2. System Architecture: Three Layers, Six Sub-Layers
The system follows an enterprise-grade layered architecture that fully decouples business logic, technical infrastructure, and platform services.
┌─────────────────────────────────────────────────────────────┐
│ LLM Application Architecture │
│ │
│ Application Layer: │
│ User Service │ Session Service │ Knowledge Base Service │
│ │
│ Feature Layer: │
│ Multi-Agent System │ Safety Guardrails │
│ Hybrid Knowledge Retrieval │ Offline/Online Index Build │
│ Text2Cypher Debug │
├─────────────────────────────────────────────────────────────┤
│ LLM Technical Architecture │
│ │
│ Core Capabilities: Agent │ RAG │ Workflow │
│ Framework Layer: LangChain / LangGraph / GraphRAG │
│ Interface Layer: Vue / FastAPI / SSE / Open API │
├─────────────────────────────────────────────────────────────┤
│ LLM Platform Architecture │
│ │
│ Model Layer: DeepSeek Online │ vLLM Self-Hosted │
│ Data Layer: MySQL │ Redis │ Neo4J │ LanceDB │ Local Disk │
│ Infra Layer: Cloud Server │ GPU Server │ Docker │
└─────────────────────────────────────────────────────────────┘
2.1 LLM Application Architecture Layer
The Application Layer serves users and frontend clients directly:
- User Service: Login, registration, identity verification, permission management;
- Session Service: Conversation lifecycle management, context storage, session state synchronization;
- Knowledge Base Service: Upload, parsing, and index management for product manuals and after-sales policies — powered by the MinerU multimodal pipeline from Part 2.

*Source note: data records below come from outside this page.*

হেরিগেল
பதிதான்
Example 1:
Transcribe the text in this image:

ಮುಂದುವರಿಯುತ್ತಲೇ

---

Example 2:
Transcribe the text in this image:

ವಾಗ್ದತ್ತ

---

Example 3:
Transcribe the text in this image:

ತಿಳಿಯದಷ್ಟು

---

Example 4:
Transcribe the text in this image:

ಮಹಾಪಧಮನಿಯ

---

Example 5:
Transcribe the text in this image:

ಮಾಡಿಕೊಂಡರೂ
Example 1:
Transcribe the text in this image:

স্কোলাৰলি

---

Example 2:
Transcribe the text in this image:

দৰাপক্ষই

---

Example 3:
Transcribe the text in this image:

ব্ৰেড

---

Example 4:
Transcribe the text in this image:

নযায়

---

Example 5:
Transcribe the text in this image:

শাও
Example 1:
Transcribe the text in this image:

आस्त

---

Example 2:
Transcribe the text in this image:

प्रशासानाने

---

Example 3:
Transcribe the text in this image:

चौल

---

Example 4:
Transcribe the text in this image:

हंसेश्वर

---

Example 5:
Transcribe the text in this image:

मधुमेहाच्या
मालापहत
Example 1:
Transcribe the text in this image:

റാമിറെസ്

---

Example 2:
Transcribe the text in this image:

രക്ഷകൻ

The Feature Layer hosts the core business capabilities of the multi-agent system:
- Multi-Agent System: Full-pipeline agent collaboration covering intent routing, task decomposition, tool execution, and result aggregation;
- Safety Guardrails: Circuit breaking, timeout control, content compliance checks, and rate limiting;
- Hybrid Knowledge Retrieval: Unified query interface integrating Neo4j structured retrieval and GraphRAG unstructured retrieval;
- Offline/Online Index Build: Supports both batch full-index builds and incremental real-time index updates;
- Text2Cypher Debug: Natural language to Cypher generation with syntax validation and logic correction.

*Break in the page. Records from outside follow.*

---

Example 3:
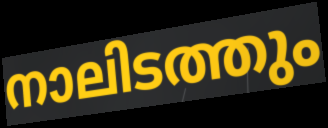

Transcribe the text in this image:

നാലിടത്തും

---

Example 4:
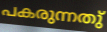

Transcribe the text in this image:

പകരുന്നതു്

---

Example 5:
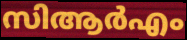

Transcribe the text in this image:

സിആർഎം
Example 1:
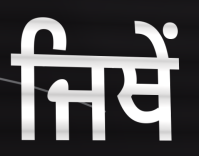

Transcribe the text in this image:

ਜਿਥੇਂ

2.2 LLM Technical Architecture Layer
This layer provides standardized technical capabilities for the layers above:
- Core Capabilities: Agent scheduling, RAG retrieval augmentation, Workflow orchestration;
- Framework Layer: LangChain/LangGraph for multi-agent workflow orchestration; Microsoft GraphRAG for unstructured knowledge retrieval;
- Interface Layer: Vue for frontend interaction, FastAPI for backend REST APIs, SSE for streaming responses, Open API for third-party integration.
2.3 LLM Platform Architecture Layer
The infrastructure foundation:
- Model Layer: Dual-model strategy — DeepSeek online model for general dialogue and intent recognition; vLLM self-hosted deployment for sensitive business data processing;
- Data Layer: Hybrid storage — MySQL for structured business data, Redis for session state caching, Neo4J for the business knowledge graph, LanceDB for vector data from GraphRAG;
- Infra Layer: Cloud + GPU servers for compute, Docker for containerized deployment and elastic scaling.

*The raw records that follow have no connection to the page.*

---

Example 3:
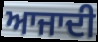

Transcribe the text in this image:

ਆਜਾਦੀ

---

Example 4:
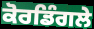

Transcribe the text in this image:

ਕੋਰਡਿੰਗਲੇ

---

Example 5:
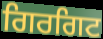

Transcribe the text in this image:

ਗਿਰਗਿਟ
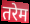
तरेम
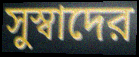
সুস্বাদের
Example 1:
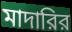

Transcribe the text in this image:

মাদারির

3. Multi-Agent Workflow: Full Pipeline Design
We model the entire multi-agent collaboration as a observable, controllable, and replayable state machine using LangGraph's StateGraph.
┌─────────┐
│ start │
└────┬────┘
│
┌────────────▼─────────────┐
│ analyze_and_route_query │
└────────────┬─────────────┘
│
┌────────────▼─────────────┐
│ route_query │
└──┬──────┬──────┬─────┬───┘
│ │ │ │
General Clarify Query Image
│ │ │ │
│ │ ┌──▼──┐ │
│ │ │Planner│ │
│ │ └──┬──┘ │
│ │ ┌───┼───┐ │
│ │ │ │ │ │
│ │ T1 T2 T3 │
│ │ │ │ │ │
│ │ └───┼───┘ │
└──────┴──────▼─────┘
│
┌────────▼────────┐
│ Summary │
└────────┬────────┘
│
┌────────▼────────┐
│ Final Answer │
└────────┬────────┘
│
┌───▼───┐
│ End │
└───────┘
3.1 Entry Node: analyze_and_route_query
The single entry point for all user requests. Responsibilities: receive user input, inject session context, and trigger intent classification.
Design decision: We merged analysis and routing into a single node rather than splitting them. Intent analysis depends on the injected context, so merging eliminates one redundant state read/write cycle and reduces latency.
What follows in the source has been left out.